The boat didn't feel cramped with six guests. There are five cabins, all with private bath and individual air conditioners, four below decks with double beds and upper bunks and one on the main deck, with a larger bathroom and one large bed. The large dining table accommodates all guests; there is a cozy lounge area with comfortable couches and chairs perfect for napping or watching a movie or the day's video on the television. The top deck consisted of the Captain's quarters, the bridge, and the docking area for the skiff. Finding a place for sun-bathing was tough-there was a cushioned bench on the back, and the bow was available, but that area was splashed when moving and wasn't very comfortable..

Tanks and gear are kept down on the back dive platform for the week, along with fins, mask, etc., and tanks are filled there. Wet suits are hung up on the main deck. After donning our wet suits we climbed down the steps, geared up and did a giant stride into the water. This was extremely convenient; the only drawback is that the gear was constantly in the sun and in salt water. Nitrox was available at $100 for the week. There was a small camera area on the back deck, which would be crowded if everyone had a camera, and a charging area just inside the dining area. We also commandeered the top of a low storage cabinet.

Five dives were offered most days. The schedule for this was pre-breakfast at 6:30am, consisting of cereal, yogurt, and toast, dive at 7:30am, hot or cold breakfast at 9:00am, dive at 10:30am, a hot lunch at noon, dive at 1:30pm, snack, dive at 4:30pm, dinner at 6:00pm, and night dive at 7:30pm. One day we tried four dives, ending with a dusk dive before dinner, but there wasn't much action so we switched back to the five dive a day routine with night diving. There wasn't a choice of food for dinner, but they did easily accommodate our non-meat eater with plenty of fish.

A few dives were made from the zodiac, but most were conveniently made off the main boat. Since it was summer in Fiji, visibility was 50-100 feet, but a wonderfully warm 84 degrees. We did some wall dives, where we saw some sharks, manta rays, devil rays, and schooling jacks and barracuda, but mostly pinnacle diving. Some pinnacles seemed to have more critters than others, such as nudibranchs, crabs, ghost pipe fish, soft coral, shrimp, and a great variety of fish. Night diving was good with tiny soft coral crabs and shrimp, and many sponge and decorator crab

Depth was restricted by the 30% Nitrox mix. There were usually two guides in the water; we could follow them as they looked for critters around the pinnacles, or go off on our own. They didn't baby-sit us or wait for slow photographers, but would help if signaled. A closer watch was kept during wall dives so we knew when to turn away from the wall and head for the boat. The zodiac was in the water in case someone was swept too far from the boat by the current, which could start up suddenly. Sometimes we had to hide on one side of a pinnacle because of current.

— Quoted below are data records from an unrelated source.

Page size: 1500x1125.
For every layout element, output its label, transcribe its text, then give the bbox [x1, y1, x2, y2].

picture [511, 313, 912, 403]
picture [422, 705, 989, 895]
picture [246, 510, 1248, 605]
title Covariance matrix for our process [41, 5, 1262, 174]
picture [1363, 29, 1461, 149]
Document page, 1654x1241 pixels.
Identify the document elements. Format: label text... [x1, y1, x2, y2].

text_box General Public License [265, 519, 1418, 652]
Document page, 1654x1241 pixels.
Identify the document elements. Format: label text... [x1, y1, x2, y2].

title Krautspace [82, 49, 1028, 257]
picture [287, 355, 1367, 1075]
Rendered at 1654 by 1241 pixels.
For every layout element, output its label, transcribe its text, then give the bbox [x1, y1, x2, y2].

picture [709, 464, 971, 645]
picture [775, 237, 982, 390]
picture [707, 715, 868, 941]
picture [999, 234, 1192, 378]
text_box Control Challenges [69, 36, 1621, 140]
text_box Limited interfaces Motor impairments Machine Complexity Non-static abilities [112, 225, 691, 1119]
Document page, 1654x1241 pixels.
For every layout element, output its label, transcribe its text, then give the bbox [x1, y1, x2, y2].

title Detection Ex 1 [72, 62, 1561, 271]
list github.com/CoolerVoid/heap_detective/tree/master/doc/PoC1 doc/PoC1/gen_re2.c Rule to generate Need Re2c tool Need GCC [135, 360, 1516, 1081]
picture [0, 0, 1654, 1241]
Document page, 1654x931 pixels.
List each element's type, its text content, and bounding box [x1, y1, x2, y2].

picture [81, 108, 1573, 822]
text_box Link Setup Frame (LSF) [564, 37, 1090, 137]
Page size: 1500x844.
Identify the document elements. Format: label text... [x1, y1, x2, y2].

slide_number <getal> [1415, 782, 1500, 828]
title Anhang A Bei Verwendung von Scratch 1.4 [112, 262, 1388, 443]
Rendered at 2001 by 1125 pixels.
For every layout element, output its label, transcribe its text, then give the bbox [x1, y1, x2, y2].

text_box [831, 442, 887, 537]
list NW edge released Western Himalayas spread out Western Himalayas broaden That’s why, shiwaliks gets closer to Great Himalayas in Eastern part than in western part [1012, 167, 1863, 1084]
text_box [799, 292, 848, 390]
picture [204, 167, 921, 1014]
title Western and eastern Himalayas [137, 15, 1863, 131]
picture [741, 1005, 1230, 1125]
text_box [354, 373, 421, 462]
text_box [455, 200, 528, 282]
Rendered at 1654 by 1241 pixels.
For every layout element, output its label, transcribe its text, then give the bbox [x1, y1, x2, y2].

Toward the end of the week we went to an isolated village with our dinner, where the villagers welcomed us and put the food in their lovo (charcoal fire with the food covered by banana leaves) to cook while we took part in a kava ceremony and meke of dancing and singing by the village adults and children in native dress; then we all danced together. Native dance and song is a required part of the Fijian school system, and performing for tourists gives the children a chance to shine. This village had no television, radio, or indoor plumbing and they used some of their precious diesel fuel to keep the lights on for us-they usually go to bed when the sun sets. Eventually we went back to the boat with our dinner fresh from the lovo, leaving some of it behind for the villagers. Don't miss this genuine experience.

The advantages of the smaller Fiji Aggressor were fewer divers and very little skiff diving. The disadvantage was no sun deck. We had a great time even though the cyclone that was several hundred miles away kept us from getting to some of the dive sites. The food was excellent, the crew competent, and the diving mostly easy.